HOLLYWOOD (CNS) - A star on the Hollywood Walk of Fame was unveiled Thursday honoring radio personality Richard Blade, culminating the effort by his fan club to get him a star.

Talk show host Jimmy Kimmel, punk singer Billy Idol and Oscar E. Alvarez Jr., coordinator of the Richard Blade Fan Club, joined Blade in speaking at the ceremony adjacent to The Aster boutique hotel and members club on Vine Street.

Kimmel was "Jimmy The Sports Guy" on the "Kevin and Bean" morning show on KROQ-FM (106.7) from 1994-99 when Blade was a disc jockey at the station. Kimmel called Blade "a true L.A. icon if ever there was one."

"Richard, even though he was a legend and I was a punk who came in from Tucson wearing shorts to work, welcomed me very warmly," Kimmel said. "I could tell right away he was the rarest thing possible in the radio business, a very nice person."

Idol said Blade "super deserves this" honor.

"It was fantastic for us back in the 80s to have someone like Richard on KROQ, supporting the new music coming out of England and America, because we were getting a lot of blowback from the people in the 60s and the 70s who just didn't want to believe there was anything good about the 80s," Idol said.

A number of KROQ's personalities were in the audience for the ceremony, as well as record producer Jimmy Jam and actor Wil Wheaton.

Records:
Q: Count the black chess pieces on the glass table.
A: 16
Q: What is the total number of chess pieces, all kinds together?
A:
--
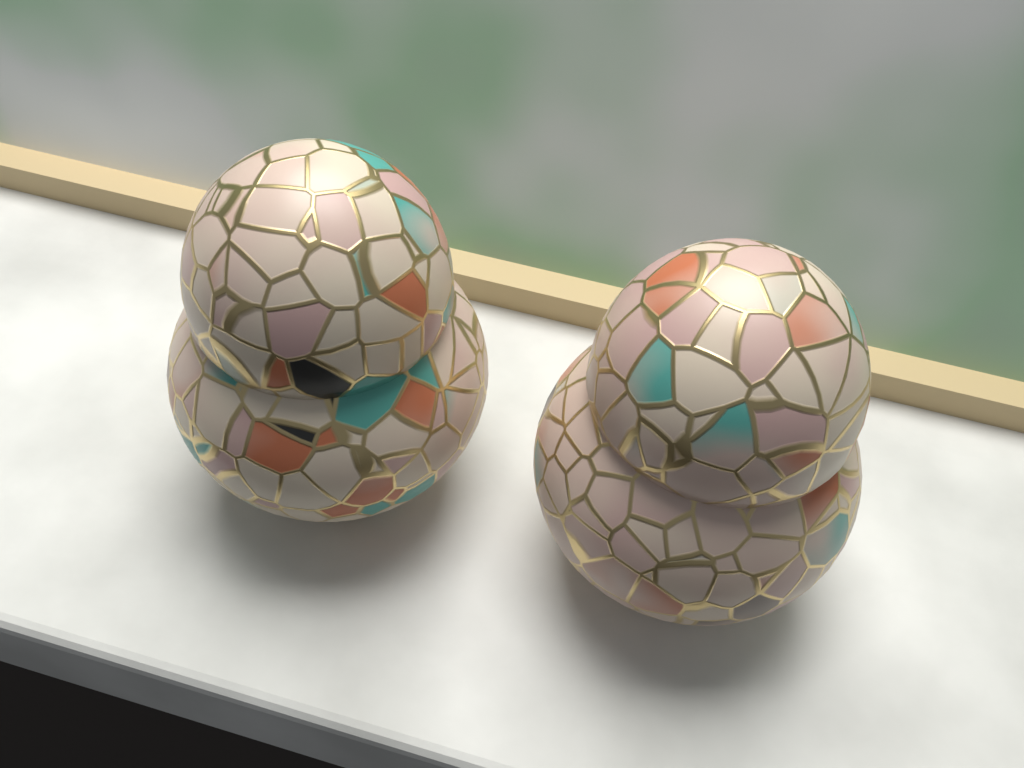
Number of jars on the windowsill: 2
==
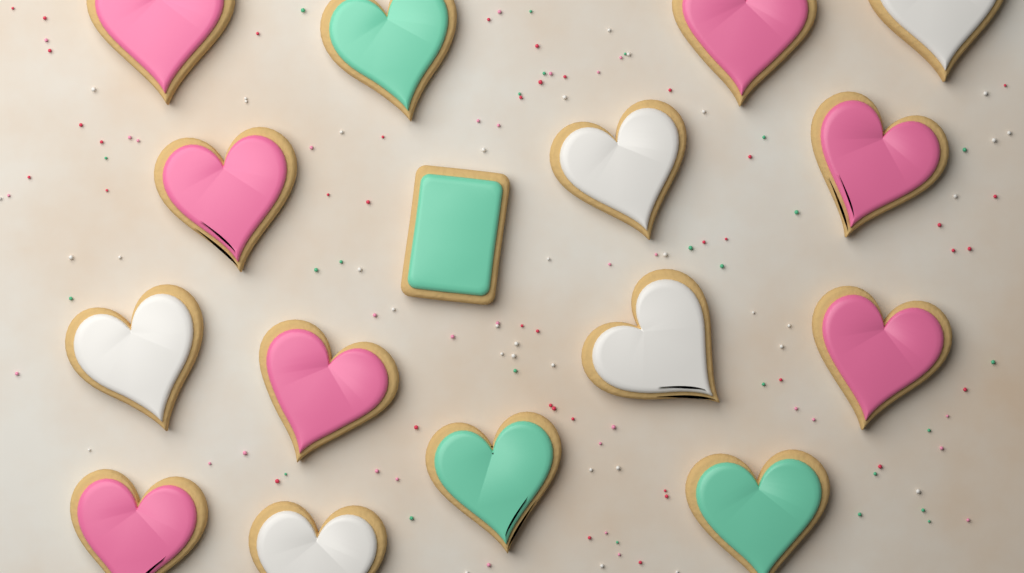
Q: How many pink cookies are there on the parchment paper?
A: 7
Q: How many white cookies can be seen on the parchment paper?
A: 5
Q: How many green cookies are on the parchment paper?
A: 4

Problems to solve:
(A) According to the Walk of Fame article, where was the ceremony for Richard Blade's star held?
(B) Please carry on the article about Richard Blade's Walk of Fame star, picking up after its final sentence.

Task-by-task outputs:
(A) Next to The Aster boutique hotel and members club on Vine Street.

(B)
Blade thanked everyone for attending, adding that he wishes his parents could see the event, saying, "If they were still with us, they would not believe today."

He reminisced about his first thoughts about living in California -- when he was 10 years old in England.

"My journey how I got here today ... it started on a cold, wet night in England. The rain was banging against the windows and I thought, `I gotta get out of this place. I gotta go somewhere where it's sunny, where there's palm trees, where there's friendly people, where they make endless superhero remakes.' And so I figured Hollywood had to be the place to be," he said. "But I was 10 years old when I figured that. I was way too young, so I had to wait.

"And then I ended up at Oxford University and I became the college DJ there," Blade said. "And at the end of the four years I left with two degrees and 700 records. And it was like a sliding doors moment -- do I use the degrees or do I use the records?"

He said he then got invited to tour clubs across Europe as a DJ, which he did for two years before he remembered his dream as a 10-year-old to travel to America, so he traveled to California and got a studio apartment four blocks from Hollywood Boulevard.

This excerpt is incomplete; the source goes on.